Jim figured out a good strategy for when the vane won't steer because the too-light winds have made the helm feel mushy. Induce lee helm (or weather helm if you prefer) to deliberately unbalance the boat in a known direction, and then correct the imbalance with the vane, using one rather than both lines leading to the tiller. That way there's lots of room for the tiller to swing, yet a firm corrective force opposite the induced veering off. It worked pretty well, when nothing else would. I asked him, "How'd you come up with that?"
"You just have to think outside the boat," he said.
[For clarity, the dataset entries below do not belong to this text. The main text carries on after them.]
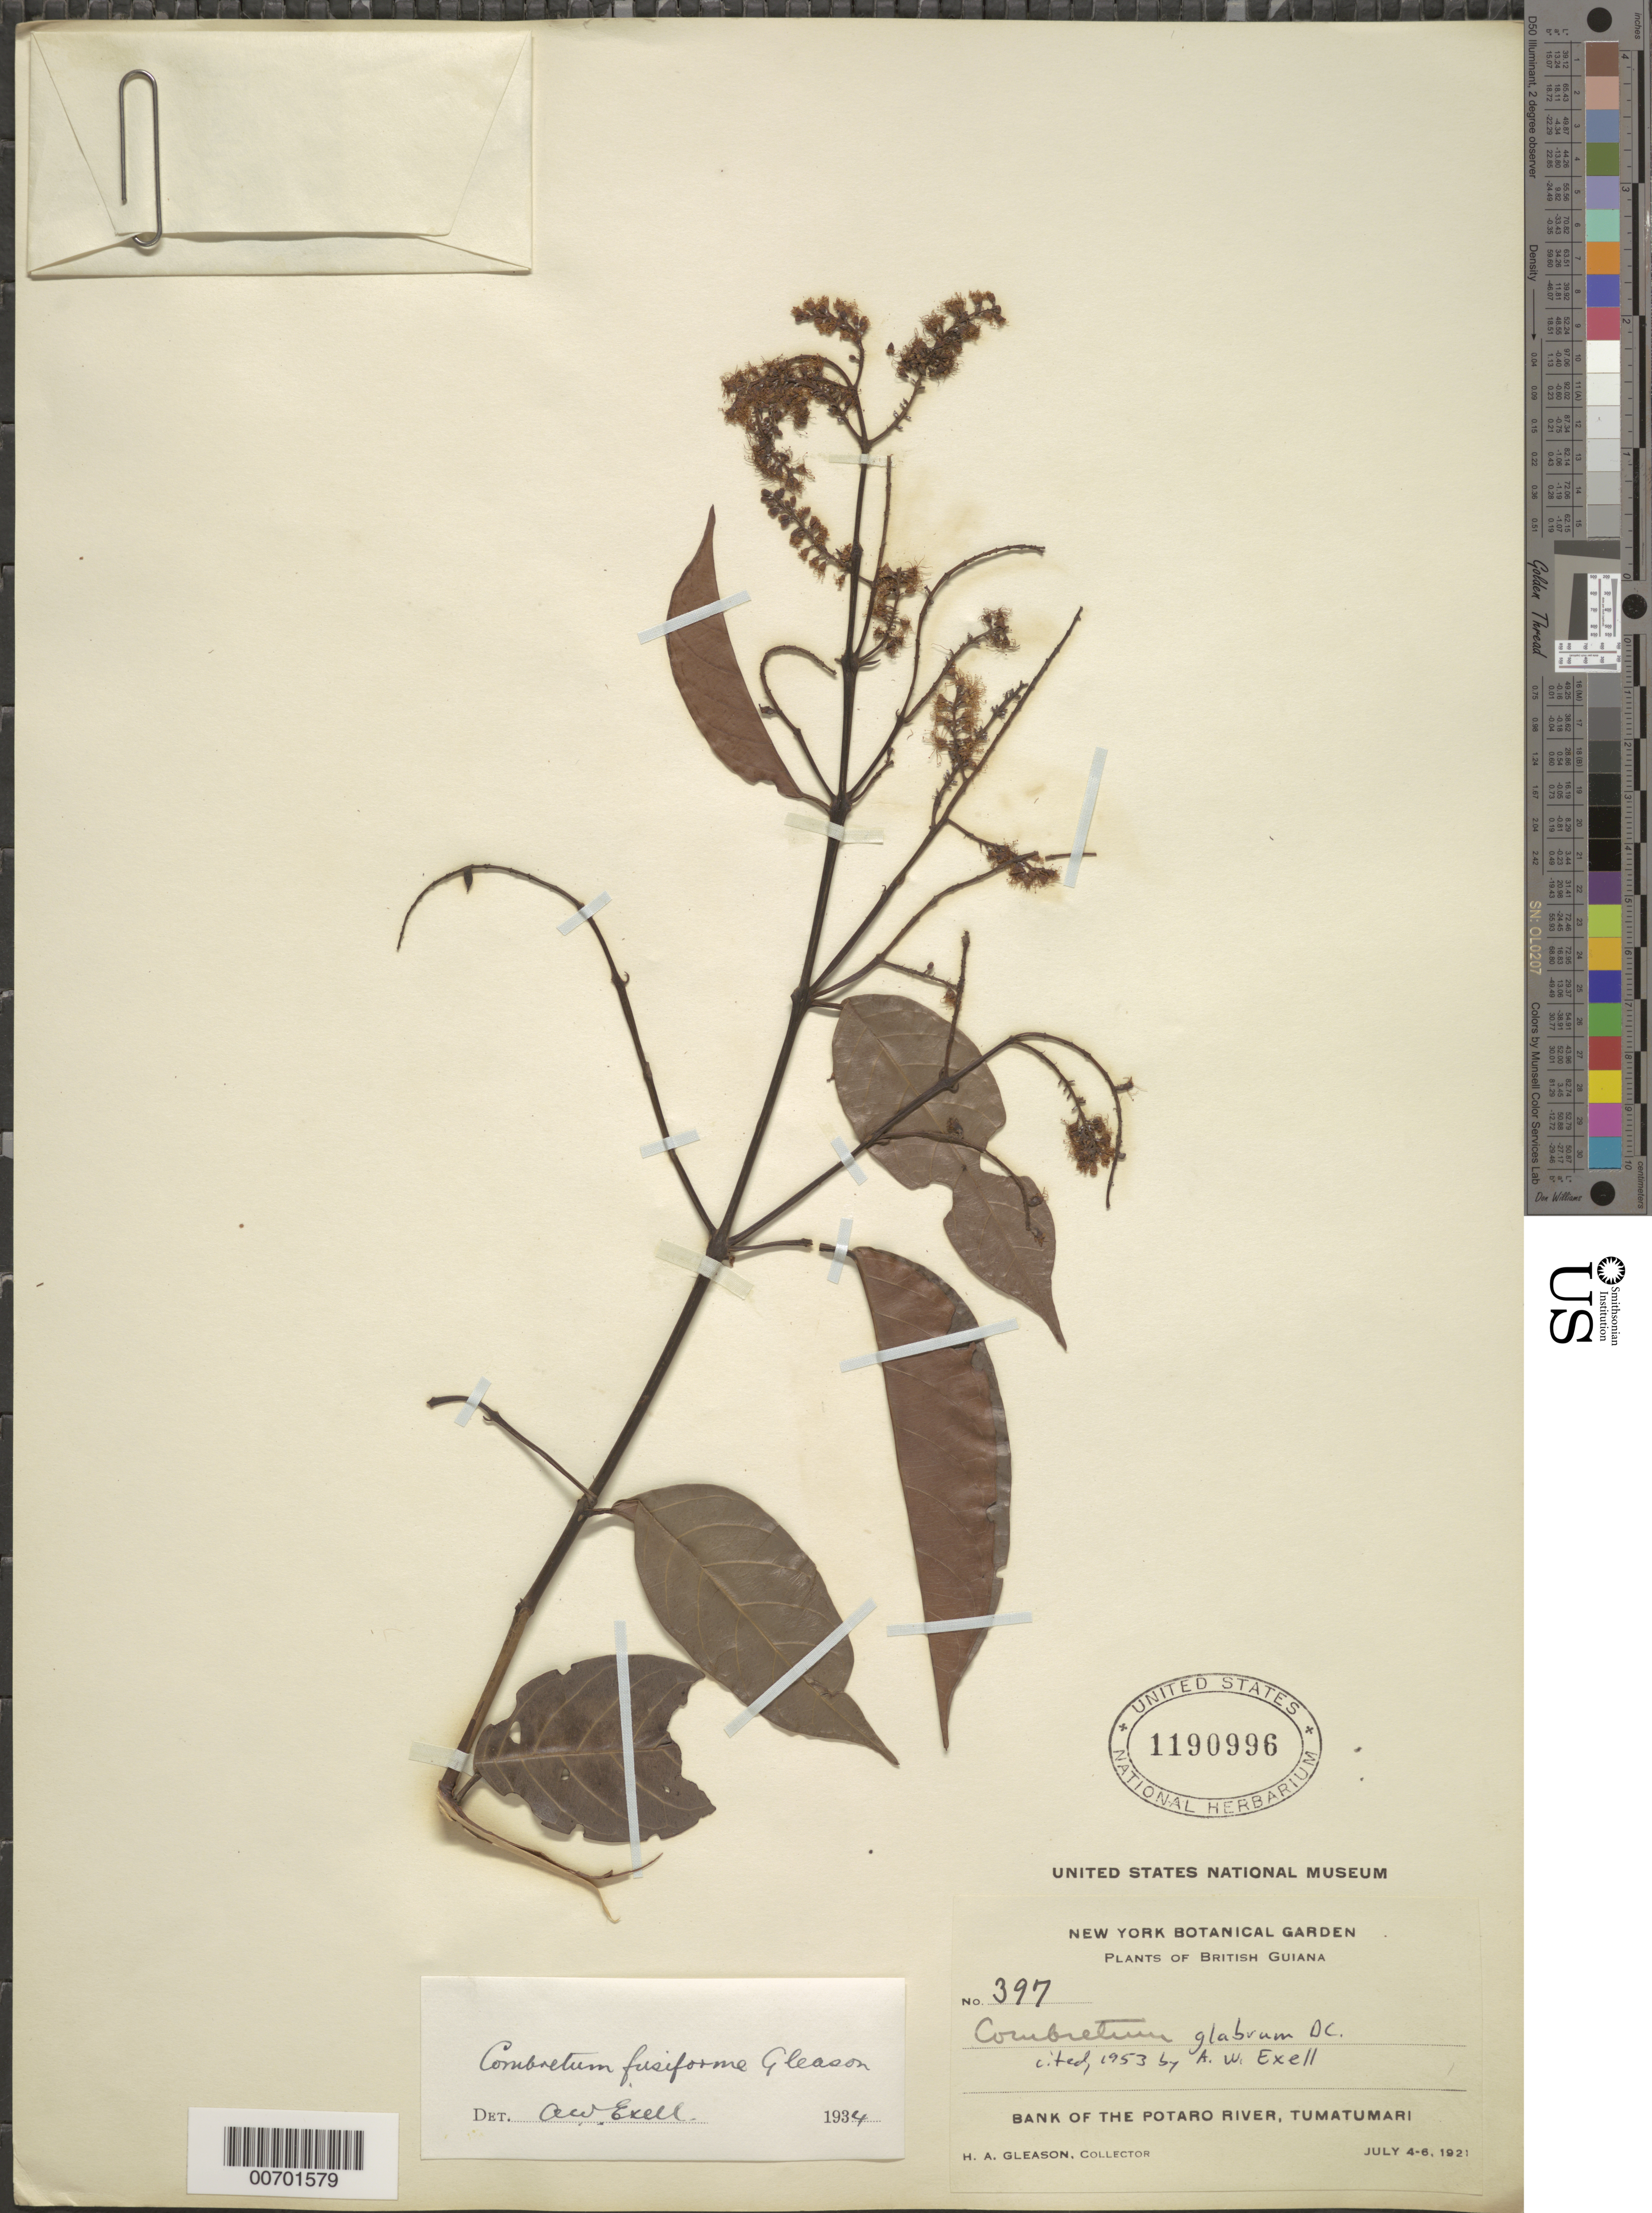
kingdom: Plantae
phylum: Tracheophyta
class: Magnoliopsida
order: Myrtales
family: Combretaceae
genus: Combretum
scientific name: Combretum glabrum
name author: DC.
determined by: Exell, A. W.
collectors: H. A. Gleason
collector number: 397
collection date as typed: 4-Jul-21 to 6-Jul-21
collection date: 1921-07-04/1921-07-06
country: Guyana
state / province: Potaro-Siparuni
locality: Tumatumari Village, Potaro R.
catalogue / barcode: US 1190996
Eventually we settled on a double reefed main let out 45 degrees to starboard, a tightly sheeted staysail, and the helm amidships, held in place with a bungee cord. This kept us pointed in roughly the right direction in the calm, ready to unreef the main and unfurl the genoa when the wind returned. We stayed there into the evening, and the most spectacular sunset of the voyage was our reward. There was even a good-sized green flash. This proves the adage, "Red sky at night, sailor's delight."
Finally a wind sprang up around 9:30 pm, and we've been moving well since, in a fairly steady 8-10 knot SE breeze. With less than 100 miles to go, we hope to make landfall the day after tomorrow. But as you know by now, there are no guarantees. However, hope springs eternal.